By John Celock
Wyoming’s Republican governor vowed to continue to oppose the Affordable Care Act and new federal coal regulations while embracing the expansion of the state’s Medicaid program in his State of the State address Wednesday.
Gov. Matt Mead (R) used the first State of the State of his second term to formally kick off his push to expand Medicaid in the state. Mead, who was easily reelected last year, announced in November that he had developed a plan to expand Medicaid in the state. Federal funding for the state Medicaid expansions became available under the Affordable Care Act.
“We’re out of timeouts and we need to address Medicaid expansion,” Mead said Wednesday.
Mead’s plan would involve Wyoming residents to pay part of the health coverage they receive under Medicaid in the expansion, The New York Times reported in November. The payments would be based on the income levels of the family. Mead’s plan is similar in scope to Medicaid expansion plans adopted by Republican governors in other states.
Mead’s plan would require permission from the U.S. Department of Health and Human Services since it does not adhere completely to the ACA.
During his speech, Mead emphasized to lawmakers that he remains opposed to the ACA and would continue to fight it. But at the same time he said that he wanted to expand Medicaid in order to bring more federal dollars back to Wyoming. He also noted that the Medicaid expansion is likely to bring 800 jobs to Wyoming.
“Do we choose to have that Wyoming money returned to Colorado or Washington or Wyoming?” Mead said.
Mead is not the first Republican governor to embrace the Medicaid expansion. The plan has been enacted in other states including by Ohio Gov. John Kasich (R) and former Arizona Gov. Jan Brewer (R).
In his speech Mead also noted his continued opposition to what he described as “federal overreach” in the areas of environmental policy and coal regulation. He said that he wants to fight the U.S. Environmental Protection Agency’s rulemaking process, which he said is hurting state governments and business.

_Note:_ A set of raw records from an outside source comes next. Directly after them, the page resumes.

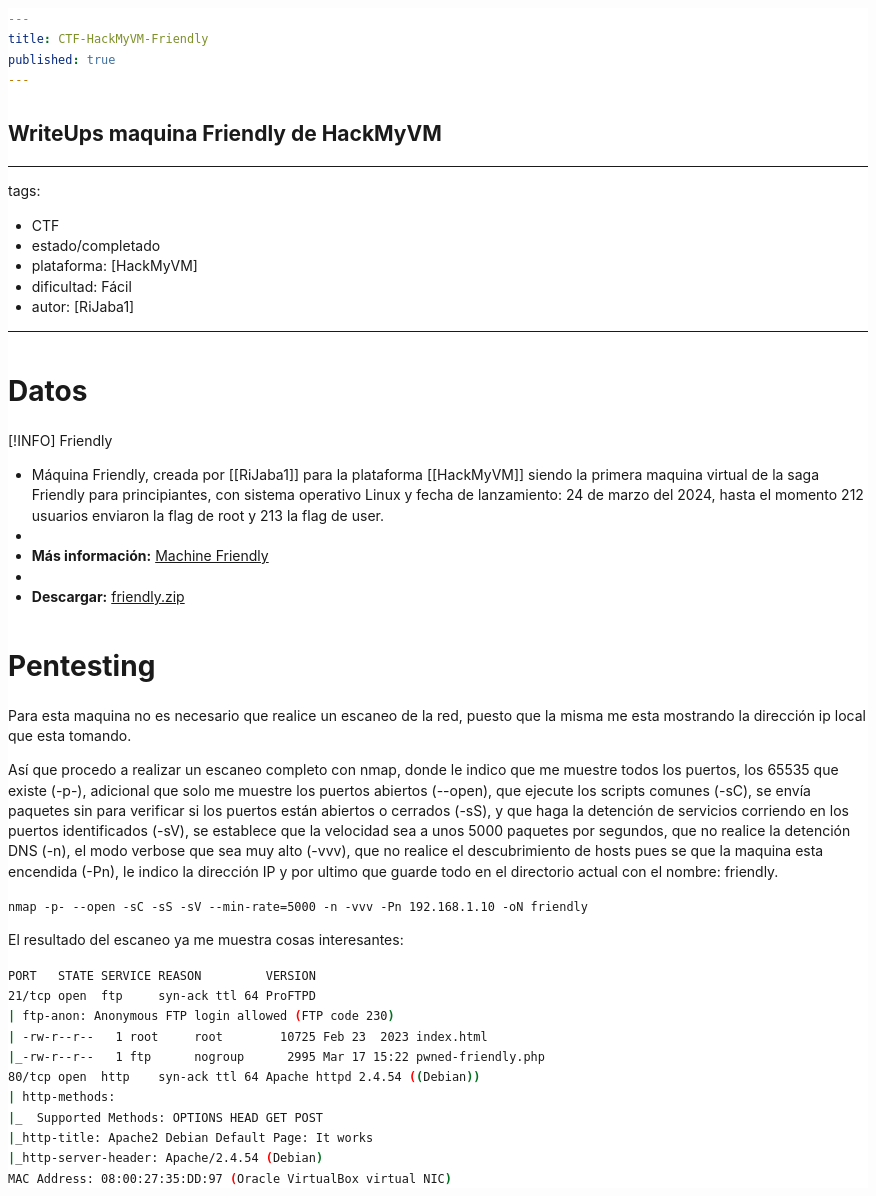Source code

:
 ```yaml
---
title: CTF-HackMyVM-Friendly
published: true
---
```


## WriteUps maquina Friendly de HackMyVM

---
tags:
  - CTF
  - estado/completado
  - plataforma: [HackMyVM]
  - dificultad: Fácil
  - autor: [RiJaba1]
---

# Datos

[!INFO] Friendly
  -  Máquina Friendly, creada por [[RiJaba1]] para la plataforma [[HackMyVM]] siendo la primera maquina virtual de la saga Friendly para principiantes, con sistema operativo Linux y fecha de lanzamiento: 24 de marzo del 2024, hasta el momento 212 usuarios enviaron la flag de root y 213 la flag de user.
  - 
  - **Más información:** [Machine Friendly](https://hackmyvm.eu/machines/machine.php?vm=Friendly)
  -  
  - **Descargar:** [friendly.zip](https://downloads.hackmyvm.eu/friendly.zip)


# Pentesting

Para esta maquina no es necesario que realice un escaneo de la red, puesto que la misma me esta mostrando la dirección ip local que esta tomando. 

Así que procedo a realizar un escaneo completo con nmap, donde le indico que me muestre todos los puertos, los 65535 que existe (-p-), adicional que solo me muestre los puertos abiertos (--open), que ejecute los scripts comunes (-sC), se envía paquetes sin para verificar si los puertos están abiertos o cerrados (-sS), y que haga la detención de servicios corriendo en los puertos identificados (-sV), se establece que la velocidad sea a unos 5000 paquetes por segundos, que no realice la detención DNS (-n), el modo verbose que sea muy alto (-vvv), que no realice el descubrimiento de hosts pues se que la maquina esta encendida (-Pn), le indico la dirección IP y por ultimo que guarde todo en el directorio actual con el nombre: friendly.

`nmap -p- --open -sC -sS -sV --min-rate=5000 -n -vvv -Pn 192.168.1.10 -oN friendly`

El resultado del escaneo ya me muestra cosas interesantes:

```bash
PORT   STATE SERVICE REASON         VERSION
21/tcp open  ftp     syn-ack ttl 64 ProFTPD
| ftp-anon: Anonymous FTP login allowed (FTP code 230)
| -rw-r--r--   1 root     root        10725 Feb 23  2023 index.html
|_-rw-r--r--   1 ftp      nogroup      2995 Mar 17 15:22 pwned-friendly.php
80/tcp open  http    syn-ack ttl 64 Apache httpd 2.4.54 ((Debian))
| http-methods: 
|_  Supported Methods: OPTIONS HEAD GET POST
|_http-title: Apache2 Debian Default Page: It works
|_http-server-header: Apache/2.4.54 (Debian)
MAC Address: 08:00:27:35:DD:97 (Oracle VirtualBox virtual NIC)
```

Mead said that he would work with “bulldog determination” on promoting the coal industry in Wyoming. He noted that coal continues to be an economic growth area for the state and has to be an important part of the national energy policy.
Mead said that he would also fight for other energy resources produced in Wyoming.
“We fight for coal. We will fight for oil and we will fight for gas,” he said. “And other issues if they are hurt by oppressive federal regulations.”
Mead’s speech garnered support from lawmakers in the state.
“The governor gave a solid direction of where Wyoming needs to go in finding some way to get Medicaid expansion passed in Wyoming,” state Rep. Dan Zwonitzer (R-Cheyenne) told The Celock Report. “With lowered commodity prices forecasted this next year, Wyoming will plan accordingly.”